Tim Howard comfortably fielded a Titus Bramble header soon after, while at the other end Bramble was at full stretch to clear Leighton Baines’s dangerous ball, after the left-back had been freed by Royston Drenthe.
Cahill headed meekly wide from a Baines corner on 14 minutes, and Louis Saha would repeat the trick a minute later, timing his back post effort all wrong after being handed oceans of space by the home defence.
Sunderland had taken their time to get into the game, but fashioned their first real opening on 19 minutes. Stephane Sessegnon arrowed a delightful volleyed pass into the path of Nicklas Bendtner, but Tony Hibbert did superbly to ensure the Dane’s effort never troubled Howard. It was, however, a warning Everton failed to heed, as seven minutes later Colback, who had replaced a limping Bramble early on, opened the scoring.

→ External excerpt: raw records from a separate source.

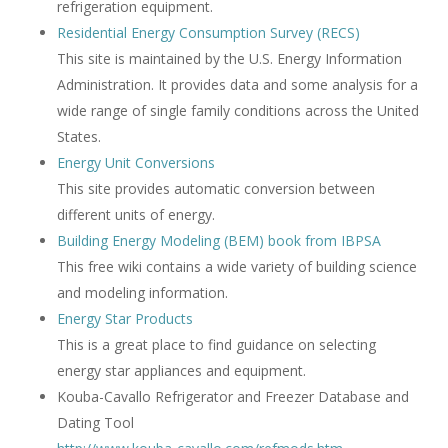
refrigeration equipment.
Residential Energy Consumption Survey (RECS)
This site is maintained by the U.S. Energy Information
Administration. It provides data and some analysis for a
wide range of single family conditions across the United
States.
Energy Unit Conversions
This site provides automatic conversion between
different units of energy.
Building Energy Modeling (BEM) book from IBPSA
This free wiki contains a wide variety of building science
and modeling information.
Energy Star Products
This is a great place to find guidance on selecting
energy star appliances and equipment.
Kouba-Cavallo Refrigerator and Freezer Database and
Dating Tool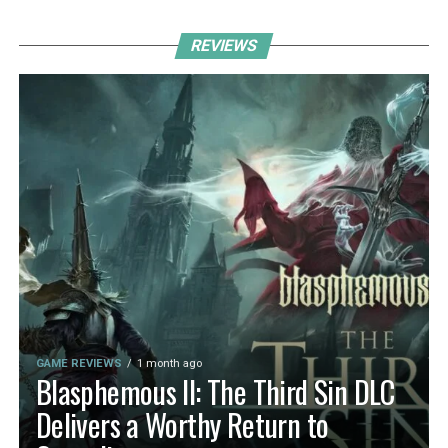
REVIEWS
GAME REVIEWS
1 month ago
Blasphemous II: The Third Sin DLC
Delivers a Worthy Return to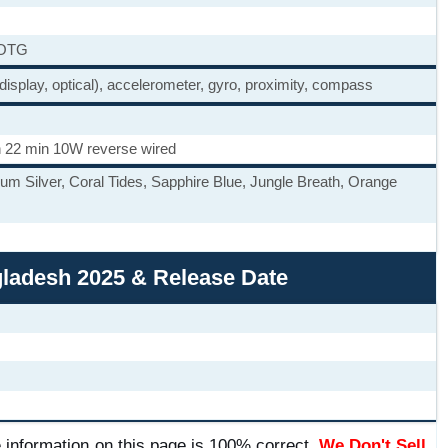
 OTG
 display, optical), accelerometer, gyro, proximity, compass
 22 min 10W reverse wired
ium Silver, Coral Tides, Sapphire Blue, Jungle Breath, Orange
ngladesh 2025 & Release Date
 information on this page is 100% correct.
We Don't Sell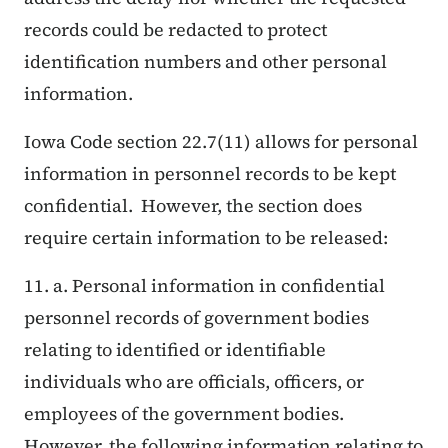
records could be redacted to protect
identification numbers and other personal
information.
Iowa Code section 22.7(11) allows for personal
information in personnel records to be kept
confidential. However, the section does
require certain information to be released:
11. a. Personal information in confidential
personnel records of government bodies
relating to identified or identifiable
individuals who are officials, officers, or
employees of the government bodies.
However, the following information relating to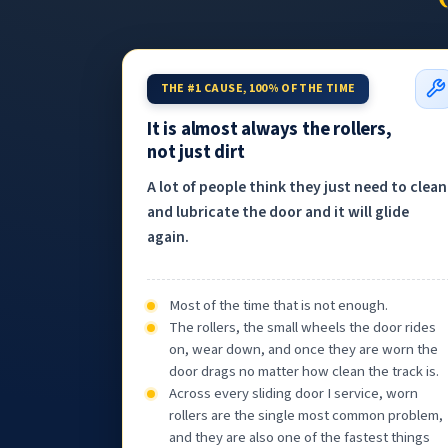
THE #1 CAUSE, 100% OF THE TIME
It is almost always the rollers,
not just dirt
A lot of people think they just need to clean
and lubricate the door and it will glide
again.
Most of the time that is not enough.
The rollers, the small wheels the door rides
on, wear down, and once they are worn the
door drags no matter how clean the track is.
Across every sliding door I service, worn
rollers are the single most common problem,
and they are also one of the fastest things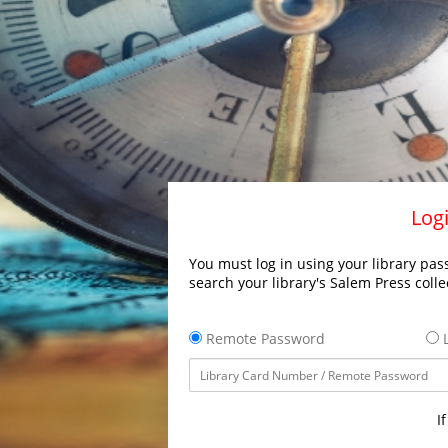
Logi
You must log in using your library pass
search your library's Salem Press colle
Remote Password
L
I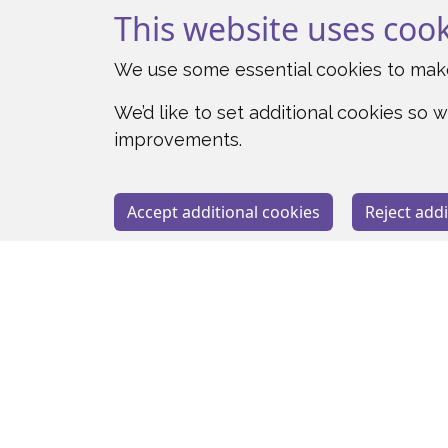
This website uses coo
We use some essential cookies to make
We’d like to set additional cookies s
improvements.
Accept additional cookies
Reject addi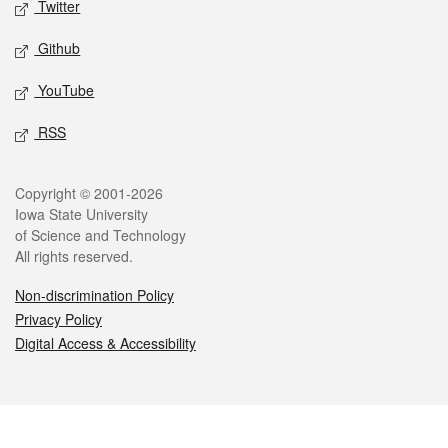
Twitter
Github
YouTube
RSS
Legal
Copyright © 2001-2026
Iowa State University
of Science and Technology
All rights reserved.
Non-discrimination Policy
Privacy Policy
Digital Access & Accessibility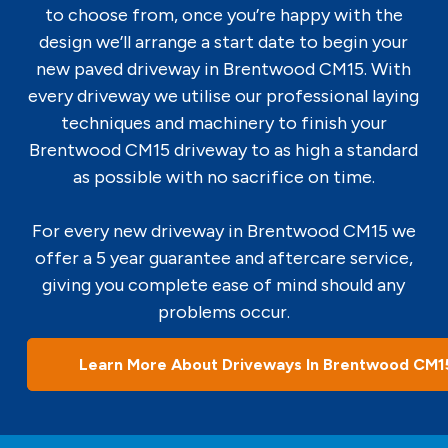
to choose from, once you’re happy with the
design we’ll arrange a start date to begin your
new paved driveway in Brentwood CM15. With
every driveway we utilise our professional laying
techniques and machinery to finish your
Brentwood CM15 driveway to as high a standard
as possible with no sacrifice on time.
For every new driveway in Brentwood CM15 we
offer a 5 year guarantee and aftercare service,
giving you complete ease of mind should any
problems occur.
Learn More About Driveways In Brentwood CM1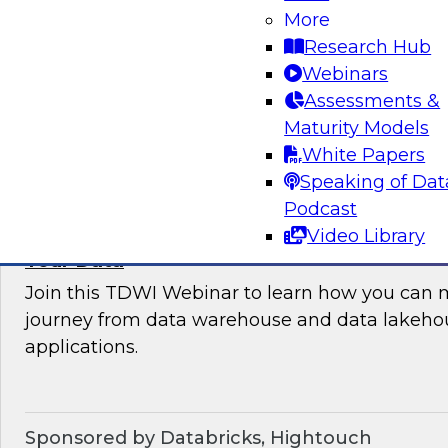
More
where organizations are in their data manag
Research Hub
best practices for success.
Webinars
Assessments &
Sponsored by the following vendors: Denodo, H
Maturity Models
Snowflake, StreamSets
White Papers
Speaking of Dat
Podcast
Video Library
How to Drive Customer-Centric Experience
Your Data
Join this TDWI Webinar to learn how you can 
journey from data warehouse and data lakehou
applications.
Sponsored by Databricks, Hightouch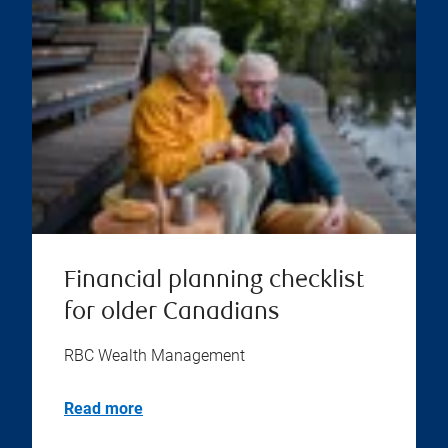
Financial planning checklist
for older Canadians
RBC Wealth Management
Read more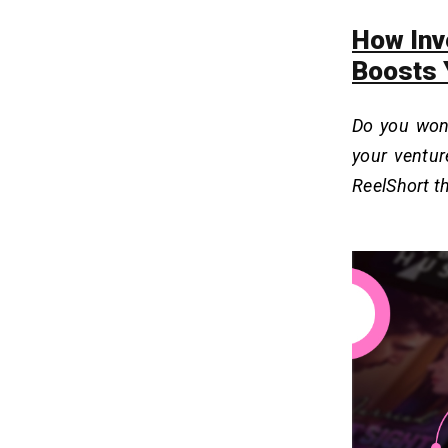
How Inv
Boosts 
Do you won
your ventur
ReelShort 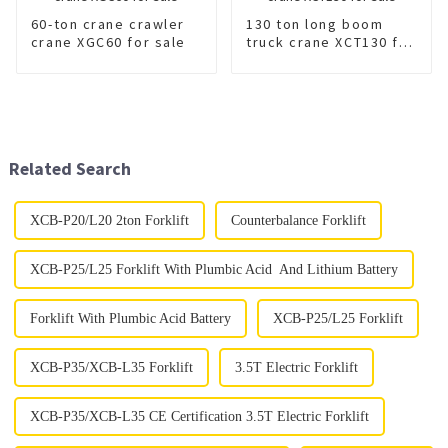
60-ton crane crawler
130 ton long boom
crane XGC60 for sale
truck crane XCT130 for
sale
Related Search
XCB-P20/L20 2ton Forklift
Counterbalance Forklift
XCB-P25/L25 Forklift With Plumbic Acid And Lithium Battery
Forklift With Plumbic Acid Battery
XCB-P25/L25 Forklift
XCB-P35/XCB-L35 Forklift
3.5T Electric Forklift
XCB-P35/XCB-L35 CE Certification 3.5T Electric Forklift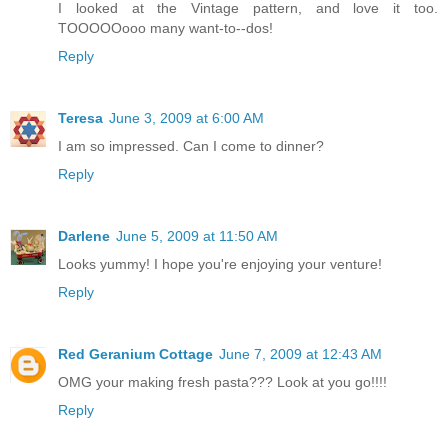
I looked at the Vintage pattern, and love it too.
TOOOOOooo many want-to--dos!
Reply
Teresa
June 3, 2009 at 6:00 AM
I am so impressed. Can I come to dinner?
Reply
Darlene
June 5, 2009 at 11:50 AM
Looks yummy! I hope you're enjoying your venture!
Reply
Red Geranium Cottage
June 7, 2009 at 12:43 AM
OMG your making fresh pasta??? Look at you go!!!!
Reply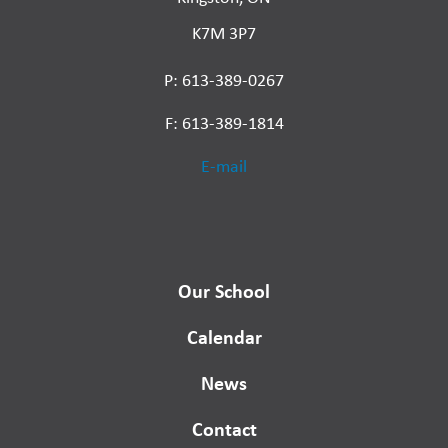
K7M 3P7
P: 613-389-0267
F: 613-389-1814
E-mail
Our School
Calendar
News
Contact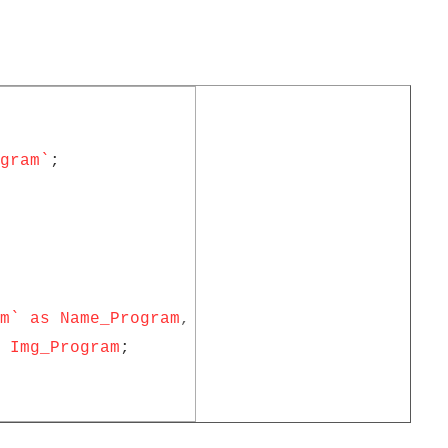
gram`
;
m` as Name_Program
,
Img_Program
;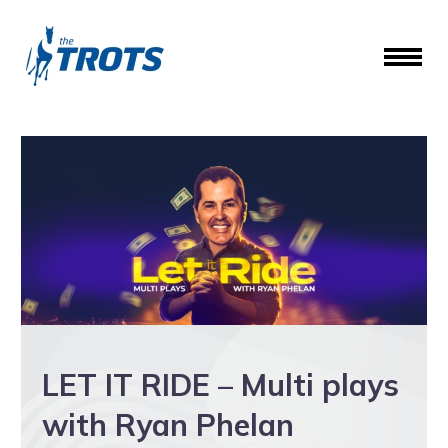
LET IT RIDE – Multi plays
with Ryan Phelan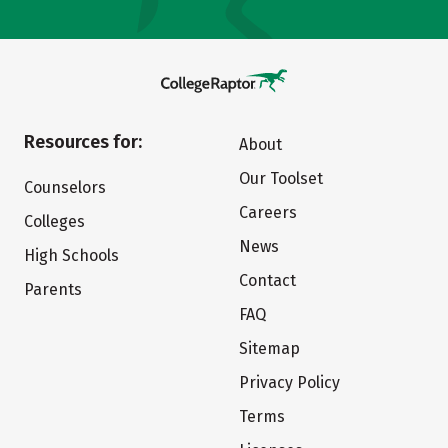
Resources for:
About
Our Toolset
Counselors
Careers
Colleges
News
High Schools
Contact
Parents
FAQ
Sitemap
Privacy Policy
Terms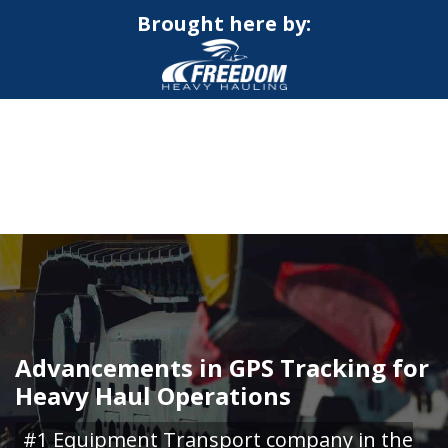
Brought here by:
CALL NOW FOR QUOTE
GET ONLINE QUOTE
Advancements in GPS Tracking for
Heavy Haul Operations
#1 Equipment Transport company in the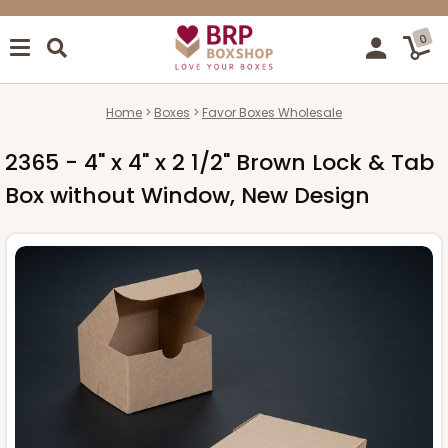
0
Home
Boxes
Favor Boxes Wholesale
2365 - 4" x 4" x 2 1/2" Brown Lock & Tab
Box without Window, New Design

The goal owed much to Sessegnon’s pace and trickery, as he jinked by a rather square Distin and laid the ball neatly to his left, where Colback’s first-time strike deflected off the luckless Distin and looped over Howard into the net.
Osman curled a left-footed snapshot over the bar, while Drenthe fizzed a 25-yard strike inches wide as Everton responded positively to the setback, without creating too much of note.
But while the half-time scoreline was a little harsh on the visitors, who contributed plenty to a well-contested opening period, they were handed a late Christmas present just five minutes after the restart, courtesy of a quite shocking penalty decision.
It came as Osman seized possession 30 yards from goal and burst into the box, the midfielder going to ground as he shaped to shoot on his left foot.